◆ PROBLEM:
What lines below mention the word "Soldermask"? Copy each one.

◆ TASK INPUT:
☆ ☆ ☆ ☆ ☆

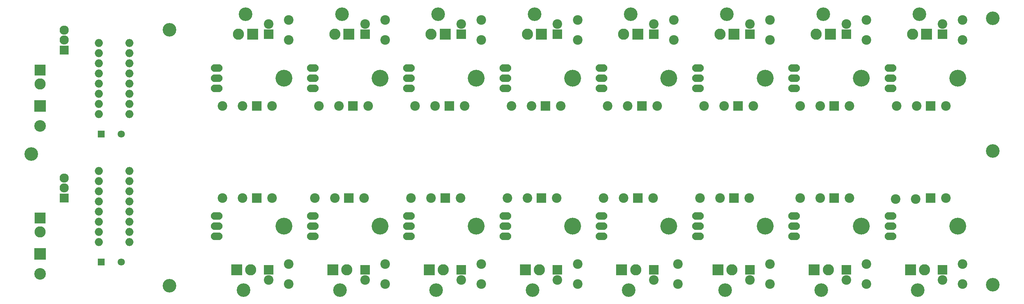
<source format=gbr>
G04 #@! TF.FileFunction,Soldermask,Top*
%FSLAX46Y46*%
G04 Gerber Fmt 4.6, Leading zero omitted, Abs format (unit mm)*
G04 Created by KiCad (PCBNEW 4.0.2-stable) date 2016년 11월 18일 금요일 PM 04:17:21*
%MOMM*%
G01*
G04 APERTURE LIST*
%ADD10C,0.100000*%
%ADD11C,3.400000*%
%ADD12R,2.300000X2.300000*%
%ADD13C,2.300000*%
%ADD14C,2.800000*%
%ADD15R,2.800000X2.800000*%
%ADD16R,2.900000X2.900000*%
%ADD17C,2.900000*%
%ADD18C,2.398980*%
%ADD19O,2.000000X2.000000*%
%ADD20R,1.800000X1.800000*%
%ADD21C,1.800000*%
%ADD22R,2.398980X2.398980*%
%ADD23R,2.400000X2.400000*%
%ADD24C,2.400000*%
%ADD25O,2.899360X1.901140*%
%ADD26C,4.199840*%
G04 APERTURE END LIST*
D10*
D11*
X64500000Y-130500000D03*
X64500000Y-66500000D03*
X30000000Y-97600000D03*
X269700000Y-130250000D03*
X269700000Y-63650000D03*
X250950000Y-131600000D03*
X226950000Y-131600000D03*
X202950000Y-131600000D03*
X178950000Y-131600000D03*
X154950000Y-131600000D03*
X130950000Y-131600000D03*
X106950000Y-131600000D03*
X82950000Y-131600000D03*
X251450000Y-62600000D03*
X227450000Y-62600000D03*
X203450000Y-62600000D03*
X179450000Y-62600000D03*
X155450000Y-62600000D03*
X131450000Y-62600000D03*
X107450000Y-62600000D03*
X83450000Y-62600000D03*
D12*
X38200000Y-108600000D03*
D13*
X38200000Y-106100000D03*
X38200000Y-103600000D03*
D12*
X38200000Y-71600000D03*
D13*
X38200000Y-69100000D03*
X38200000Y-66600000D03*
D14*
X32200000Y-117100000D03*
D15*
X32200000Y-113600000D03*
D16*
X32200000Y-122600000D03*
D17*
X32200000Y-127600000D03*
D18*
X262200000Y-64100640D03*
X262200000Y-69101900D03*
D19*
X54470000Y-119600000D03*
X54470000Y-117060000D03*
X54470000Y-114520000D03*
X54470000Y-111980000D03*
X54470000Y-109440000D03*
X54470000Y-106900000D03*
X54470000Y-104360000D03*
X54470000Y-101820000D03*
X46850000Y-101820000D03*
X46850000Y-104360000D03*
X46850000Y-106900000D03*
X46850000Y-109440000D03*
X46850000Y-111980000D03*
X46850000Y-114520000D03*
X46850000Y-117060000D03*
X46850000Y-119600000D03*
X54470000Y-87600000D03*
X54470000Y-85060000D03*
X54470000Y-82520000D03*
X54470000Y-79980000D03*
X54470000Y-77440000D03*
X54470000Y-74900000D03*
X54470000Y-72360000D03*
X54470000Y-69820000D03*
X46850000Y-69820000D03*
X46850000Y-72360000D03*
X46850000Y-74900000D03*
X46850000Y-77440000D03*
X46850000Y-79980000D03*
X46850000Y-82520000D03*
X46850000Y-85060000D03*
X46850000Y-87600000D03*
D20*
X47470000Y-92600000D03*
D21*
X52470000Y-92600000D03*
D20*
X47470000Y-124600000D03*
D21*
X52470000Y-124600000D03*
D18*
X258010000Y-85600000D03*
D22*
X254200000Y-85600000D03*
D18*
X234010000Y-85600000D03*
D22*
X230200000Y-85600000D03*
D18*
X210010000Y-85600000D03*
D22*
X206200000Y-85600000D03*
D18*
X186010000Y-85600000D03*
D22*
X182200000Y-85600000D03*
D18*
X162010000Y-85600000D03*
D22*
X158200000Y-85600000D03*
D18*
X138010000Y-85600000D03*
D22*
X134200000Y-85600000D03*
D18*
X114010000Y-85600000D03*
D22*
X110200000Y-85600000D03*
D18*
X90010000Y-85600000D03*
D22*
X86200000Y-85600000D03*
D18*
X90010000Y-108600000D03*
D22*
X86200000Y-108600000D03*
D18*
X113010000Y-108600000D03*
D22*
X109200000Y-108600000D03*
D18*
X137010000Y-108600000D03*
D22*
X133200000Y-108600000D03*
D18*
X161010000Y-108600000D03*
D22*
X157200000Y-108600000D03*
D18*
X185010000Y-108600000D03*
D22*
X181200000Y-108600000D03*
D18*
X209010000Y-108600000D03*
D22*
X205200000Y-108600000D03*
D18*
X234010000Y-108600000D03*
D22*
X230200000Y-108600000D03*
D18*
X258010000Y-108600000D03*
D22*
X254200000Y-108600000D03*
D23*
X257200000Y-67600000D03*
D24*
X257200000Y-65060000D03*
D23*
X233200000Y-67600000D03*
D24*
X233200000Y-65060000D03*
D23*
X209200000Y-67600000D03*
D24*
X209200000Y-65060000D03*
D23*
X185200000Y-67600000D03*
D24*
X185200000Y-65060000D03*
D23*
X161200000Y-67600000D03*
D24*
X161200000Y-65060000D03*
D23*
X137200000Y-67600000D03*
D24*
X137200000Y-65060000D03*
D23*
X113200000Y-67600000D03*
D24*
X113200000Y-65060000D03*
D23*
X89200000Y-67600000D03*
D24*
X89200000Y-65060000D03*
D23*
X89200000Y-126600000D03*
D24*
X89200000Y-129140000D03*
D23*
X113200000Y-126600000D03*
D24*
X113200000Y-129140000D03*
D23*
X137200000Y-126600000D03*
D24*
X137200000Y-129140000D03*
D23*
X161200000Y-126600000D03*
D24*
X161200000Y-129140000D03*
D23*
X185200000Y-126600000D03*
D24*
X185200000Y-129140000D03*
D23*
X209200000Y-126600000D03*
D24*
X209200000Y-129140000D03*
D23*
X233200000Y-126600000D03*
D24*
X233200000Y-129140000D03*
D23*
X257200000Y-126600000D03*
D24*
X257200000Y-129140000D03*
D14*
X249700000Y-67600000D03*
D15*
X253200000Y-67600000D03*
D14*
X225700000Y-67600000D03*
D15*
X229200000Y-67600000D03*
D14*
X201700000Y-67600000D03*
D15*
X205200000Y-67600000D03*
D14*
X177700000Y-67600000D03*
D15*
X181200000Y-67600000D03*
D14*
X153700000Y-67600000D03*
D15*
X157200000Y-67600000D03*
D14*
X129700000Y-67600000D03*
D15*
X133200000Y-67600000D03*
D14*
X105700000Y-67600000D03*
D15*
X109200000Y-67600000D03*
D14*
X81700000Y-67600000D03*
D15*
X85200000Y-67600000D03*
D14*
X84700000Y-126600000D03*
D15*
X81200000Y-126600000D03*
D14*
X108700000Y-126600000D03*
D15*
X105200000Y-126600000D03*
D14*
X132700000Y-126600000D03*
D15*
X129200000Y-126600000D03*
D14*
X156700000Y-126600000D03*
D15*
X153200000Y-126600000D03*
D14*
X180700000Y-126600000D03*
D15*
X177200000Y-126600000D03*
D14*
X204700000Y-126600000D03*
D15*
X201200000Y-126600000D03*
D14*
X228700000Y-126600000D03*
D15*
X225200000Y-126600000D03*
D14*
X252700000Y-126600000D03*
D15*
X249200000Y-126600000D03*
D14*
X32200000Y-80100000D03*
D15*
X32200000Y-76600000D03*
D16*
X32200000Y-85600000D03*
D17*
X32200000Y-90600000D03*
D18*
X238200000Y-64100640D03*
X238200000Y-69101900D03*
X214200000Y-64100640D03*
X214200000Y-69101900D03*
X190200000Y-64100640D03*
X190200000Y-69101900D03*
X166200000Y-64100640D03*
X166200000Y-69101900D03*
X142200000Y-64100640D03*
X142200000Y-69101900D03*
X118200000Y-64100640D03*
X118200000Y-69101900D03*
X94200000Y-64100640D03*
X94200000Y-69101900D03*
X245700640Y-85600000D03*
X250701900Y-85600000D03*
X221700640Y-85600000D03*
X226701900Y-85600000D03*
X197700640Y-85600000D03*
X202701900Y-85600000D03*
X173700640Y-85600000D03*
X178701900Y-85600000D03*
X149700640Y-85600000D03*
X154701900Y-85600000D03*
X125700640Y-85600000D03*
X130701900Y-85600000D03*
X101700640Y-85600000D03*
X106701900Y-85600000D03*
X77700640Y-85600000D03*
X82701900Y-85600000D03*
X94200000Y-130099360D03*
X94200000Y-125098100D03*
X118200000Y-130099360D03*
X118200000Y-125098100D03*
X142200000Y-130099360D03*
X142200000Y-125098100D03*
X166200000Y-130099360D03*
X166200000Y-125098100D03*
X191200000Y-130099360D03*
X191200000Y-125098100D03*
X214200000Y-130099360D03*
X214200000Y-125098100D03*
X238200000Y-130099360D03*
X238200000Y-125098100D03*
X262200000Y-130099360D03*
X262200000Y-125098100D03*
X77700640Y-108600000D03*
X82701900Y-108600000D03*
X100700640Y-108600000D03*
X105701900Y-108600000D03*
X124700640Y-108600000D03*
X129701900Y-108600000D03*
X148700640Y-108600000D03*
X153701900Y-108600000D03*
X172700640Y-108600000D03*
X177701900Y-108600000D03*
X196700640Y-108600000D03*
X201701900Y-108600000D03*
X221700640Y-108600000D03*
X226701900Y-108600000D03*
X245450640Y-108850000D03*
X250451900Y-108850000D03*
D25*
X244200000Y-78600000D03*
X244200000Y-76060000D03*
X244200000Y-81140000D03*
D26*
X260964000Y-78600000D03*
D25*
X220200000Y-78600000D03*
X220200000Y-76060000D03*
X220200000Y-81140000D03*
D26*
X236964000Y-78600000D03*
D25*
X196200000Y-78600000D03*
X196200000Y-76060000D03*
X196200000Y-81140000D03*
D26*
X212964000Y-78600000D03*
D25*
X172200000Y-78600000D03*
X172200000Y-76060000D03*
X172200000Y-81140000D03*
D26*
X188964000Y-78600000D03*
D25*
X148200000Y-78600000D03*
X148200000Y-76060000D03*
X148200000Y-81140000D03*
D26*
X164964000Y-78600000D03*
D25*
X124200000Y-78600000D03*
X124200000Y-76060000D03*
X124200000Y-81140000D03*
D26*
X140964000Y-78600000D03*
D25*
X100200000Y-78600000D03*
X100200000Y-76060000D03*
X100200000Y-81140000D03*
D26*
X116964000Y-78600000D03*
D25*
X76200000Y-78600000D03*
X76200000Y-76060000D03*
X76200000Y-81140000D03*
D26*
X92964000Y-78600000D03*
D25*
X76200000Y-115600000D03*
X76200000Y-113060000D03*
X76200000Y-118140000D03*
D26*
X92964000Y-115600000D03*
D25*
X100200000Y-115600000D03*
X100200000Y-113060000D03*
X100200000Y-118140000D03*
D26*
X116964000Y-115600000D03*
D25*
X124200000Y-115600000D03*
X124200000Y-113060000D03*
X124200000Y-118140000D03*
D26*
X140964000Y-115600000D03*
D25*
X148200000Y-115600000D03*
X148200000Y-113060000D03*
X148200000Y-118140000D03*
D26*
X164964000Y-115600000D03*
D25*
X172200000Y-115600000D03*
X172200000Y-113060000D03*
X172200000Y-118140000D03*
D26*
X188964000Y-115600000D03*
D25*
X196200000Y-115600000D03*
X196200000Y-113060000D03*
X196200000Y-118140000D03*
D26*
X212964000Y-115600000D03*
D25*
X220200000Y-115600000D03*
X220200000Y-113060000D03*
X220200000Y-118140000D03*
D26*
X236964000Y-115600000D03*
D25*
X244200000Y-115600000D03*
X244200000Y-113060000D03*
X244200000Y-118140000D03*
D26*
X260964000Y-115600000D03*
D11*
X269700000Y-96850000D03*
M02*

</source>
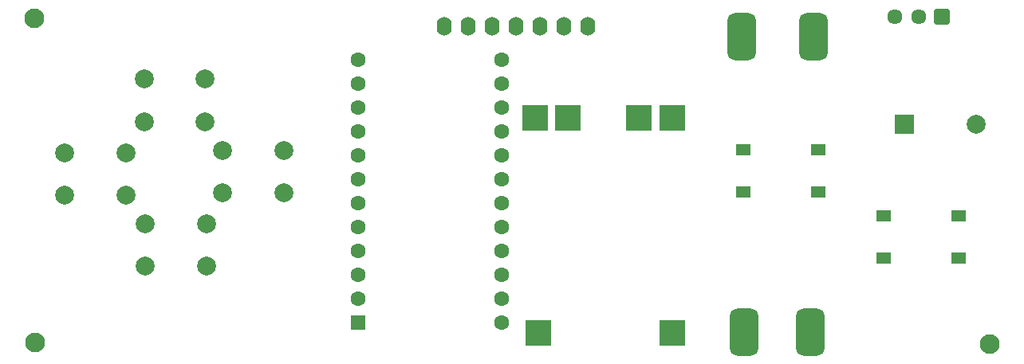
<source format=gbr>
%TF.GenerationSoftware,KiCad,Pcbnew,7.0.5*%
%TF.CreationDate,2023-12-02T12:19:24+05:30*%
%TF.ProjectId,GameBoy-Arduino,47616d65-426f-4792-9d41-726475696e6f,rev?*%
%TF.SameCoordinates,Original*%
%TF.FileFunction,Soldermask,Top*%
%TF.FilePolarity,Negative*%
%FSLAX46Y46*%
G04 Gerber Fmt 4.6, Leading zero omitted, Abs format (unit mm)*
G04 Created by KiCad (PCBNEW 7.0.5) date 2023-12-02 12:19:24*
%MOMM*%
%LPD*%
G01*
G04 APERTURE LIST*
G04 Aperture macros list*
%AMRoundRect*
0 Rectangle with rounded corners*
0 $1 Rounding radius*
0 $2 $3 $4 $5 $6 $7 $8 $9 X,Y pos of 4 corners*
0 Add a 4 corners polygon primitive as box body*
4,1,4,$2,$3,$4,$5,$6,$7,$8,$9,$2,$3,0*
0 Add four circle primitives for the rounded corners*
1,1,$1+$1,$2,$3*
1,1,$1+$1,$4,$5*
1,1,$1+$1,$6,$7*
1,1,$1+$1,$8,$9*
0 Add four rect primitives between the rounded corners*
20,1,$1+$1,$2,$3,$4,$5,0*
20,1,$1+$1,$4,$5,$6,$7,0*
20,1,$1+$1,$6,$7,$8,$9,0*
20,1,$1+$1,$8,$9,$2,$3,0*%
G04 Aperture macros list end*
%ADD10C,2.000000*%
%ADD11R,1.550000X1.300000*%
%ADD12R,2.000000X2.000000*%
%ADD13O,1.600000X2.000000*%
%ADD14C,2.100000*%
%ADD15RoundRect,0.102000X0.704000X0.704000X-0.704000X0.704000X-0.704000X-0.704000X0.704000X-0.704000X0*%
%ADD16C,1.612000*%
%ADD17R,1.600000X1.600000*%
%ADD18C,1.600000*%
%ADD19R,2.800000X2.800000*%
%ADD20RoundRect,0.750000X0.750000X-1.750000X0.750000X1.750000X-0.750000X1.750000X-0.750000X-1.750000X0*%
G04 APERTURE END LIST*
D10*
%TO.C,SW1*%
X85050000Y-64400000D03*
X91550000Y-64400000D03*
X85050000Y-68900000D03*
X91550000Y-68900000D03*
%TD*%
D11*
%TO.C,SW5*%
X148675000Y-71900000D03*
X156625000Y-71900000D03*
X148675000Y-76400000D03*
X156625000Y-76400000D03*
%TD*%
D12*
%TO.C,BZ1*%
X165800000Y-69200000D03*
D10*
X173400000Y-69200000D03*
%TD*%
%TO.C,SW4*%
X76600000Y-72200000D03*
X83100000Y-72200000D03*
X76600000Y-76700000D03*
X83100000Y-76700000D03*
%TD*%
%TO.C,SW3*%
X93400000Y-72000000D03*
X99900000Y-72000000D03*
X93400000Y-76500000D03*
X99900000Y-76500000D03*
%TD*%
D11*
%TO.C,SW6*%
X163550000Y-78950000D03*
X171500000Y-78950000D03*
X163550000Y-83450000D03*
X171500000Y-83450000D03*
%TD*%
D13*
%TO.C,U5*%
X116900000Y-58800000D03*
X119440000Y-58800000D03*
X121980000Y-58800000D03*
X124520000Y-58800000D03*
X127060000Y-58800000D03*
X129600000Y-58800000D03*
X132140000Y-58800000D03*
%TD*%
D14*
%TO.C,REF\u002A\u002A*%
X174825000Y-92575000D03*
%TD*%
%TO.C,REF\u002A\u002A*%
X73450000Y-92350000D03*
%TD*%
%TO.C,REF\u002A\u002A*%
X73400000Y-57950000D03*
%TD*%
D15*
%TO.C,SW7*%
X169787500Y-57800000D03*
D16*
X167287500Y-57800000D03*
X164787500Y-57800000D03*
%TD*%
D10*
%TO.C,SW2*%
X85200000Y-79800000D03*
X91700000Y-79800000D03*
X85200000Y-84300000D03*
X91700000Y-84300000D03*
%TD*%
D17*
%TO.C,U4*%
X107780000Y-90300000D03*
D18*
X107780000Y-87760000D03*
X107780000Y-85220000D03*
X107780000Y-82680000D03*
X107780000Y-80140000D03*
X107780000Y-77600000D03*
X107780000Y-75060000D03*
X107780000Y-72520000D03*
X107780000Y-69980000D03*
X107780000Y-67440000D03*
X107780000Y-64900000D03*
X107780000Y-62360000D03*
X123020000Y-62360000D03*
X123020000Y-64900000D03*
X123020000Y-67440000D03*
X123020000Y-69980000D03*
X123020000Y-72520000D03*
X123020000Y-75060000D03*
X123020000Y-77600000D03*
X123020000Y-80140000D03*
X123020000Y-82680000D03*
X123020000Y-85220000D03*
X123020000Y-87760000D03*
X123020000Y-90300000D03*
%TD*%
D19*
%TO.C,U1*%
X141112500Y-91412500D03*
X126912500Y-91412500D03*
X141112500Y-68512500D03*
X126612500Y-68512500D03*
X137612500Y-68512500D03*
X130012500Y-68512500D03*
%TD*%
D20*
%TO.C,U2*%
X156095000Y-59855000D03*
X148495000Y-59855000D03*
X155795000Y-91255000D03*
X148795000Y-91255000D03*
%TD*%
M02*

</source>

☆ ☆ ☆ ☆ ☆

◆ RESULT OF THIS EXERCISE:
G04 #@! TF.FileFunction,Soldermask,Top*
%TF.FileFunction,Soldermask,Top*%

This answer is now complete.